* _Data for review_:

+ + + + +

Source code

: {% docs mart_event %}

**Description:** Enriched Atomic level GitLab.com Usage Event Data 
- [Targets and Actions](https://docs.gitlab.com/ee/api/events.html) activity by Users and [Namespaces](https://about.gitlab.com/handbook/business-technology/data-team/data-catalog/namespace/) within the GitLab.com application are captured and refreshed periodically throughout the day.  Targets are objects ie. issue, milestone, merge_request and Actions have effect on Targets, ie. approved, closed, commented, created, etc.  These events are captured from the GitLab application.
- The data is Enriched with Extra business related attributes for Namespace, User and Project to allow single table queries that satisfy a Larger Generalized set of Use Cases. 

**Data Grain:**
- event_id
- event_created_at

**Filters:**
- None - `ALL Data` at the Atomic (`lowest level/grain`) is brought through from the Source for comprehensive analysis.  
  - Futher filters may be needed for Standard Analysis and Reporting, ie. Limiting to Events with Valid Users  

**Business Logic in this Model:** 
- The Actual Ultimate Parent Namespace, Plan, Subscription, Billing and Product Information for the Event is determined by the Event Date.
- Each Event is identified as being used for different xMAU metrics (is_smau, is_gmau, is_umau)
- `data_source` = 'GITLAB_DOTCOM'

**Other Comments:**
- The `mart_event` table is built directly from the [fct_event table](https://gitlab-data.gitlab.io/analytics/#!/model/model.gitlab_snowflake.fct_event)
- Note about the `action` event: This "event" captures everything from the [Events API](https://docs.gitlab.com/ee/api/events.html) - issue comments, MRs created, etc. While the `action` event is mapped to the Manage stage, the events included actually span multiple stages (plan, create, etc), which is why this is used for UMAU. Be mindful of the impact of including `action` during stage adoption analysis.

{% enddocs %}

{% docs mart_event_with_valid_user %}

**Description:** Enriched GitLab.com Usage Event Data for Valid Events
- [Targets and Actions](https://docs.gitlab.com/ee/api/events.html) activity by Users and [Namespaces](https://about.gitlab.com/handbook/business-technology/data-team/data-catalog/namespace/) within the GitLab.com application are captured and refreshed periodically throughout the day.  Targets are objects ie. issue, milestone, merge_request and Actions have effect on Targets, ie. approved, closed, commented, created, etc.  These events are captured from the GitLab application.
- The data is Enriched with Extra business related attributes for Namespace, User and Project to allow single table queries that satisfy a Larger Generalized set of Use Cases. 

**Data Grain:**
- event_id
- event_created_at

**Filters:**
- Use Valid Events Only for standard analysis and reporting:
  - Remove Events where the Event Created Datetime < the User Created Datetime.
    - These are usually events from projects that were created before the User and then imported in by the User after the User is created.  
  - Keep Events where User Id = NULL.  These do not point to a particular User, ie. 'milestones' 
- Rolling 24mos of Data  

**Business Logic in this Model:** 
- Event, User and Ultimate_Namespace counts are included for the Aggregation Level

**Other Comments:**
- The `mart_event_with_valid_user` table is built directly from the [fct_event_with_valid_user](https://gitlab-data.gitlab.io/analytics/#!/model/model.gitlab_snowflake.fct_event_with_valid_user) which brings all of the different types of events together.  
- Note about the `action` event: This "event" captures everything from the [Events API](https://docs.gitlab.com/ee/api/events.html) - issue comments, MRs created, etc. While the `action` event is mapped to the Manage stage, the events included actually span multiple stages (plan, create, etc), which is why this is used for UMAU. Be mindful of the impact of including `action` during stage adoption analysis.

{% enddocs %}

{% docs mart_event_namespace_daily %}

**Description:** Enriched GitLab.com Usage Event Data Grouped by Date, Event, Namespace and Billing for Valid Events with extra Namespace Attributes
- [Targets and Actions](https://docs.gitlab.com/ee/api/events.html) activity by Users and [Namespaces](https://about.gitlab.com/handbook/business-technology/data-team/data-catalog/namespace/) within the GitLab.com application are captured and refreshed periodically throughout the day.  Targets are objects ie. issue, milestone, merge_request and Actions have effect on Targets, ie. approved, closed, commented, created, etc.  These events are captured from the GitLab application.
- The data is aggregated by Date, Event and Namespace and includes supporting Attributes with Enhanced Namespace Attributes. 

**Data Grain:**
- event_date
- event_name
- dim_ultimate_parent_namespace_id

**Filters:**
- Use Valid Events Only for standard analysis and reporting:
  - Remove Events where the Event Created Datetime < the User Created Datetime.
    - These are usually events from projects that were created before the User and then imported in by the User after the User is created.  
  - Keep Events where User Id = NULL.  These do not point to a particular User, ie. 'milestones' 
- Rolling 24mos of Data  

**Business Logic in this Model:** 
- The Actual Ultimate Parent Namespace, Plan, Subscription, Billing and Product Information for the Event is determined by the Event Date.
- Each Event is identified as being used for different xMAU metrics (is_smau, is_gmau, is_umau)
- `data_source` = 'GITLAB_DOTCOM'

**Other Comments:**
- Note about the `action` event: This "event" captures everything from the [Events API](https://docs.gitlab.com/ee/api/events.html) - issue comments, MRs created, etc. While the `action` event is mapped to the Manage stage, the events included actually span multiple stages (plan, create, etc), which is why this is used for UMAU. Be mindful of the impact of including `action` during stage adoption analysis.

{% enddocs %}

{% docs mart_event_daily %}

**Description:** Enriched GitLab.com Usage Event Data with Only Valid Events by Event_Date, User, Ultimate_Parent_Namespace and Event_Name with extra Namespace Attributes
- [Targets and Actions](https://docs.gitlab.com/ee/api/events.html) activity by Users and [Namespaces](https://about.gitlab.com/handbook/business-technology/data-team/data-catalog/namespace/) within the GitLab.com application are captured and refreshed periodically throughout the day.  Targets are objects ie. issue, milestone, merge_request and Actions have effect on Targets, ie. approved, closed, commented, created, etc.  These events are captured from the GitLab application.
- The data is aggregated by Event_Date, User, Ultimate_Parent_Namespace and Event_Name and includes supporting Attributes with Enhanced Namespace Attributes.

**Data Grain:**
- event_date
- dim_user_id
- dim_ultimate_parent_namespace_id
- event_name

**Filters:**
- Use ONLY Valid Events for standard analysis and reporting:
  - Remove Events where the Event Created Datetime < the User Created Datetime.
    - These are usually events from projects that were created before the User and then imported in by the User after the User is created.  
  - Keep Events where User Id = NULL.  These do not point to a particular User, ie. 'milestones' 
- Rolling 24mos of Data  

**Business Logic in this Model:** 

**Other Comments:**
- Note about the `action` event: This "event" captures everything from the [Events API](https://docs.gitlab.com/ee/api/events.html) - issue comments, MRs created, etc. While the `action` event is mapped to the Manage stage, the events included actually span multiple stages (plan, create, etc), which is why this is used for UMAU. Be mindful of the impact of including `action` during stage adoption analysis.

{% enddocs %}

+ + + + +

* _Exercise description_: The answer is each line from the entries above in which the word "Atomic" occurs.

* _Answer section_:
**Description:** Enriched Atomic level GitLab.com Usage Event Data 
- None - `ALL Data` at the Atomic (`lowest level/grain`) is brought through from the Source for comprehensive analysis.  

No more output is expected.